This exercise asks for an exact copy of every entry below, with pictures omitted.

*** Begin section ***

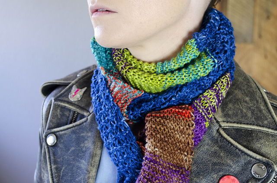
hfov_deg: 37.9
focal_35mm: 52
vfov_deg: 25.6
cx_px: 138
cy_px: 92
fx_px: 403
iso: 1100
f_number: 5
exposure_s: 1/30
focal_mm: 35
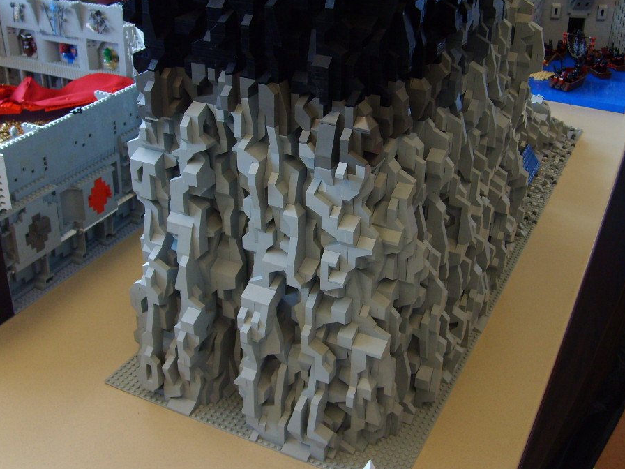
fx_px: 722
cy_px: 216
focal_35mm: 40
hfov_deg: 46.8
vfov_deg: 35.9
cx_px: 322
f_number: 2.8
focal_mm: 5.8
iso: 100
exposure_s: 1/30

*** End section ***

→ **Solution below**
hfov_deg: 37.9
focal_35mm: 52
vfov_deg: 25.6
cx_px: 138
cy_px: 92
fx_px: 403
iso: 1100
f_number: 5
exposure_s: 1/30
focal_mm: 35
fx_px: 722
cy_px: 216
focal_35mm: 40
hfov_deg: 46.8
vfov_deg: 35.9
cx_px: 322
f_number: 2.8
focal_mm: 5.8
iso: 100
exposure_s: 1/30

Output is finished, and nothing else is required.